Em agosto de 2016, pesquisadores da Jamstec, do Instituto de Tecnologia de Chiba e da Universidade de Tóquio encontraram na mesma região grandes concentrações de rochas esféricas contendo metais raros, conhecidas como nódulos de manganês.
Pesquisas posteriores confirmaram uma zona de grande concentração de lama contendo terras raras pesadas dentro da zona econômica exclusiva japonesa ao redor de Minamitorishima.
Segundo Kobayashi, a confirmação dos depósitos despertou grande interesse, mas permanece a dúvida sobre se a extração ajudará o Japão a reduzir significativamente a dependência da China. Esse objetivo também é perseguido pelos Estados Unidos e por outras nações industrializadas.
Os depósitos encontrados no fundo do mar apresentam concentrações elevadas de pelo menos seis terras raras pesadas submetidas a restrições de exportação pela China. Para Kobayashi, é difícil exagerar a importância desses elementos para a indústria japonesa.
Três grandes desafios
Kobayashi considera que a extração experimental realizada em fevereiro pelo Chikyu foi um acontecimento histórico, por representar a primeira tentativa bem-sucedida no mundo de retirar continuamente lama rica em terras raras de águas profundas.
Ele ressalta, no entanto, que transformar o experimento em produção comercial exigirá o enfrentamento de três grandes desafios.
O primeiro é desenvolver um processo de refino ambientalmente sustentável. A separação dos diferentes elementos presentes no minério geralmente exige o emprego de substâncias químicas e pode produzir poluentes, como gases tóxicos, lama contaminada e resíduos radioativos.
A lama de Minamitorishima deverá apresentar menos problemas relacionados a materiais radioativos do que muitos depósitos terrestres. Ainda assim, o Japão precisará recuperar, atualizar e ampliar sua capacidade doméstica de separação e refino.
O segundo obstáculo é a viabilidade comercial. Será necessário transformar a extração no fundo do mar em uma atividade capaz de gerar lucro, apesar da grande distância, da profundidade e da complexidade tecnológica envolvida.
Segundo Kobayashi, os testes realizados na região de Minamitorishima custaram mais de 10 bilhões de ienes por ano, o equivalente a dezenas de milhões de ienes por dia.
Esse valor corresponde ao custo anual das operações experimentais, e não apenas à viagem realizada em fevereiro.
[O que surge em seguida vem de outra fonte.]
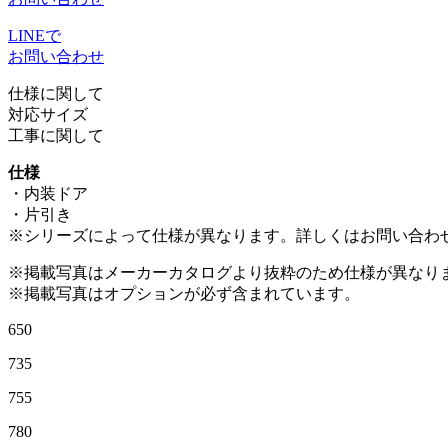
LINEで
お問い合わせ
仕様に関して
対応サイズ
工事に関して
仕様
・内装ドア
・片引き
※シリーズによって仕様が異なります。詳しくはお問い合わ
※掲載写真はメーカーカタログより抜粋のため仕様が異なり
※掲載写真はオプションが必ず含まれています。
650
735
755
780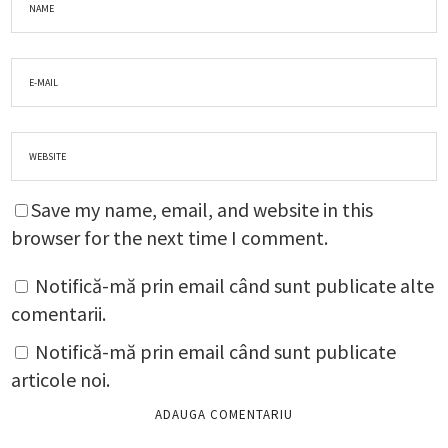
Save my name, email, and website in this
browser for the next time I comment.
Notifică-mă prin email când sunt publicate alte
comentarii.
Notifică-mă prin email când sunt publicate
articole noi.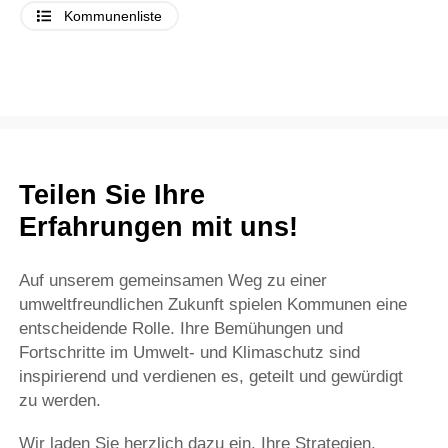
Kommunenliste
Teilen Sie Ihre
Erfahrungen mit uns!
Auf unserem gemeinsamen Weg zu einer
umweltfreundlichen Zukunft spielen Kommunen eine
entscheidende Rolle. Ihre Bemühungen und
Fortschritte im Umwelt- und Klimaschutz sind
inspirierend und verdienen es, geteilt und gewürdigt
zu werden.
Wir laden Sie herzlich dazu ein, Ihre Strategien,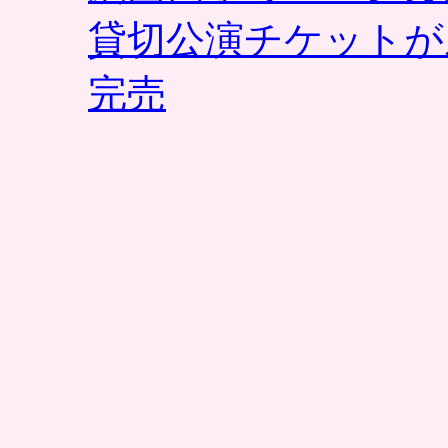
貸切公演チケットが
完売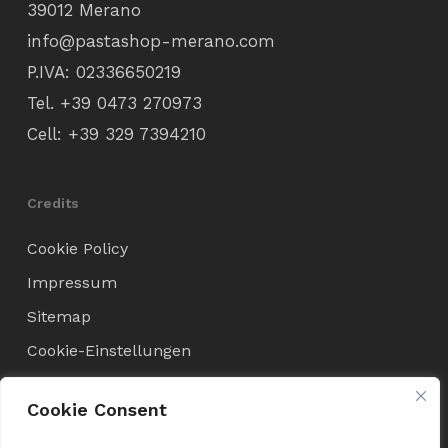
39012 Merano
info@pastashop-merano.com
P.IVA: 02336650219
Tel.
+39 0473 270973
Cell:
+39 329 7394210
Credits
Cookie Policy
Impressum
Sitemap
Cookie-Einstellungen
Cookie Consent
Verkaufsbedingungen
Mesmo com uma produção em grande escala, o material japonês dificilmente conseguirá competir com as terras raras chinesas apenas pelo preço. Para o pesquisador, será necessário considerar o valor desses recursos para a segurança econômica e para a estabilidade do fornecimento.
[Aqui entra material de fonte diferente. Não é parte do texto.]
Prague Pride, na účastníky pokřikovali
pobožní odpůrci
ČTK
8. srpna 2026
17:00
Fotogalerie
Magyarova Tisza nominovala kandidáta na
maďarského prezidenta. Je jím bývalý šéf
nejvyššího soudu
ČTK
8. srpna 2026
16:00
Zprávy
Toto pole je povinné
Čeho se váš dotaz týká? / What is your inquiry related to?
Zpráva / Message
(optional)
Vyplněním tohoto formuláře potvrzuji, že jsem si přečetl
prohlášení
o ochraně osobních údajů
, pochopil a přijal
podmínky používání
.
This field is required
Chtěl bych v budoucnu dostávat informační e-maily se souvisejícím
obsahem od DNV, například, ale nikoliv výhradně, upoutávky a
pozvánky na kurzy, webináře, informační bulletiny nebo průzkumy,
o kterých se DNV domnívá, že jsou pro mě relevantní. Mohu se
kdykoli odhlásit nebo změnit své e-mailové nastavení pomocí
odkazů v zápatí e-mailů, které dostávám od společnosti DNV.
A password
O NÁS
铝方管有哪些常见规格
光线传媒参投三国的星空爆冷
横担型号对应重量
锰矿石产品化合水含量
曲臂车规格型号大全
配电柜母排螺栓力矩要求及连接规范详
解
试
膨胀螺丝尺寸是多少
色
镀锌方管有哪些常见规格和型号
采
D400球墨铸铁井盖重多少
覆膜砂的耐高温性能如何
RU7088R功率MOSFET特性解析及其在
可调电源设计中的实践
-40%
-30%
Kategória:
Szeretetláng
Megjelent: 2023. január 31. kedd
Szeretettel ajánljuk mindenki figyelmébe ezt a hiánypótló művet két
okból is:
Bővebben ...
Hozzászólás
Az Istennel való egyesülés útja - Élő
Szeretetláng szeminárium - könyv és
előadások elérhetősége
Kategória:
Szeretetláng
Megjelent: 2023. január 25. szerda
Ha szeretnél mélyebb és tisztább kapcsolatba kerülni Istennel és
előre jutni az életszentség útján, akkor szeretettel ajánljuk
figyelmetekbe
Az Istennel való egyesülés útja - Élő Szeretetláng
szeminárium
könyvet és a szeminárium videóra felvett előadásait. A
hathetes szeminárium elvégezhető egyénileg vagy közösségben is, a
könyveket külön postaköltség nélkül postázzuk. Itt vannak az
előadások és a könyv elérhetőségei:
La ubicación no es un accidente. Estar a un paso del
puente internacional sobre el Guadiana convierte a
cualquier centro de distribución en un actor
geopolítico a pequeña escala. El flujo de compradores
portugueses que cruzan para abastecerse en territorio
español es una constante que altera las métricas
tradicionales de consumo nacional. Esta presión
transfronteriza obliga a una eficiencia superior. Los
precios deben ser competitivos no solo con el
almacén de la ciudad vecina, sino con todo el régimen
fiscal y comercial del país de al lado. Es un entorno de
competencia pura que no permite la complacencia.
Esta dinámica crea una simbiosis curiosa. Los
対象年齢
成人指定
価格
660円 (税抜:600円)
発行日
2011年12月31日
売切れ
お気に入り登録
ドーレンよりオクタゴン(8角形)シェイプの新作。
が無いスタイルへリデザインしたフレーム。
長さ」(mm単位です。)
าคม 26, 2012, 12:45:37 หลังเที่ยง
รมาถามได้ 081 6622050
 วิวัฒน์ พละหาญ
O terceiro desafio é a possibilidade de interferência chinesa. Kobayashi avalia que Pequim poderia ameaçar suspender o fornecimento de terras raras às empresas que investirem no desenvolvimento dos depósitos de Minamitorishima.
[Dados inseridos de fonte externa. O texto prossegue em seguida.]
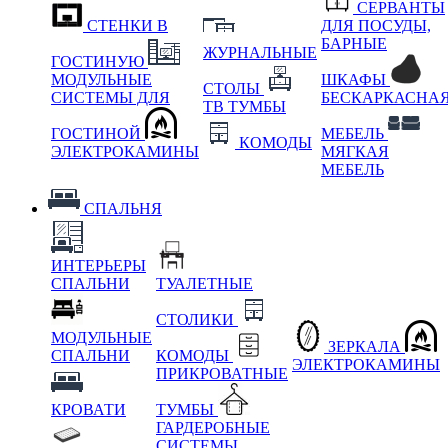
СЕРВАНТЫ
СТЕНКИ В
ДЛЯ ПОСУДЫ,
БАРНЫЕ
ЖУРНАЛЬНЫЕ
ГОСТИНУЮ
МОДУЛЬНЫЕ
ШКАФЫ
СТОЛЫ
СИСТЕМЫ ДЛЯ
БЕСКАРКАСНА
ТВ ТУМБЫ
ГОСТИНОЙ
МЕБЕЛЬ
КОМОДЫ
ЭЛЕКТРОКАМИНЫ
МЯГКАЯ
МЕБЕЛЬ
СПАЛЬНЯ
ИНТЕРЬЕРЫ
СПАЛЬНИ
ТУАЛЕТНЫЕ
СТОЛИКИ
МОДУЛЬНЫЕ
ЗЕРКАЛА
СПАЛЬНИ
КОМОДЫ
ЭЛЕКТРОКАМИНЫ
ПРИКРОВАТНЫЕ
КРОВАТИ
ТУМБЫ
ГАРДЕРОБНЫЕ
СИСТЕМЫ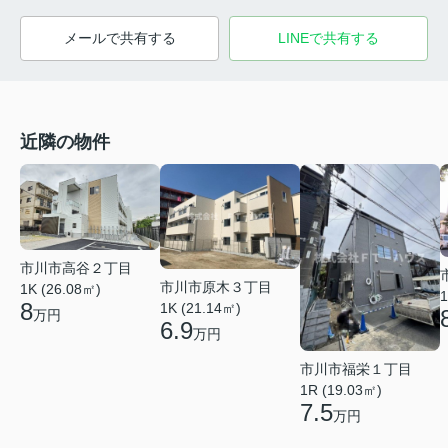
メールで共有する
LINEで共有する
近隣の物件
市川市高谷２丁目
市川市原木３丁目
1K (26.08㎡)
1
8
1K (21.14㎡)
万円
6.9
万円
市川市福栄１丁目
1R (19.03㎡)
7.5
万円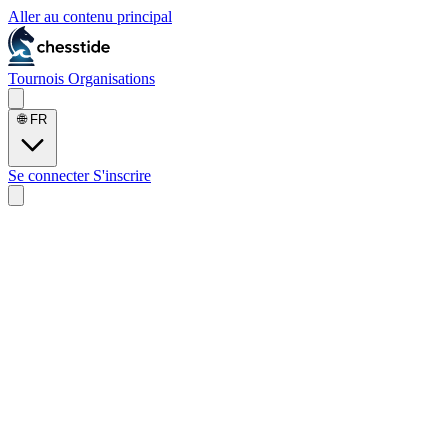
Aller au contenu principal
Tournois
Organisations
🌐
FR
Se connecter
S'inscrire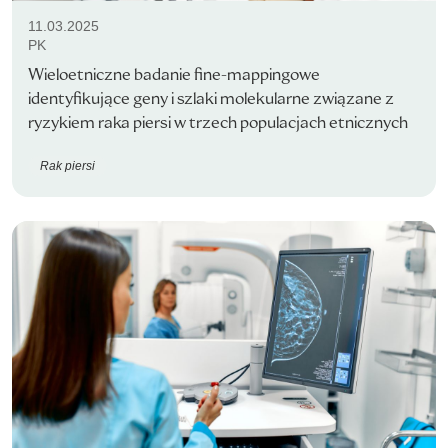
11.03.2025
PK
Wieloetniczne badanie fine-mappingowe
identyfikujące geny i szlaki molekularne związane z
ryzykiem raka piersi w trzech populacjach etnicznych
Rak piersi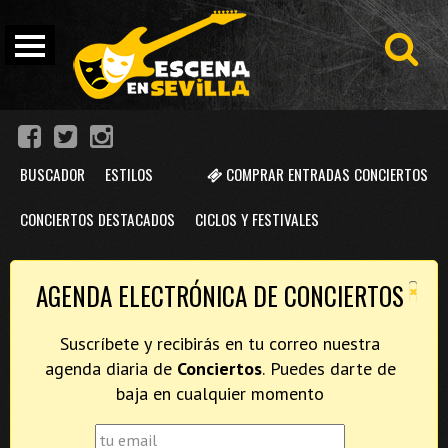
BUSCADOR
ESTILOS
COMPRAR ENTRADAS CONCIERTOS
CONCIERTOS DESTACADOS
CICLOS Y FESTIVALES
×
AGENDA ELECTRÓNICA DE CONCIERTOS
Suscríbete y recibirás en tu correo nuestra
agenda diaria de
Conciertos
. Puedes darte de
baja en cualquier momento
Nesse contexto, Japão e Estados Unidos vêm discutindo formas de cooperação para o desenvolvimento de minerais críticos e de recursos localizados em águas profundas.
Para Kobayashi, essa cooperação também pode ajudar a desencorajar possíveis interferências chinesas. Essa é uma avaliação do pesquisador, e não necessariamente um objetivo declarado oficialmente pelos dois governos.
Perspectivas
Para Kobayashi, Minamitorishima não representa uma solução imediata ou definitiva para a dependência japonesa. O país precisa combinar a exploração marítima com a diversificação de fornecedores, a reciclagem e o desenvolvimento de tecnologias que reduzam o consumo de terras raras.
O Japão já financiou a Lynas Rare Earths, maior produtora de terras raras separadas fora da China, e firmou acordos para receber elementos pesados da empresa australiana.
Entre 2024 e 2025, o governo japonês também concluiu acordos para ajudar a financiar uma instalação de reciclagem de terras raras em larga escala da empresa francesa Caremag, em troca de compromissos de fornecimento.
Para o especialista, o Japão deve continuar buscando maior autossuficiência em minerais críticos. Embora a exploração das terras raras em águas profundas ainda enfrente grandes dificuldades técnicas, ambientais e econômicas, o projeto tem importância para a segurança econômica do país e pode contribuir para fortalecer o Japão como potência marítima.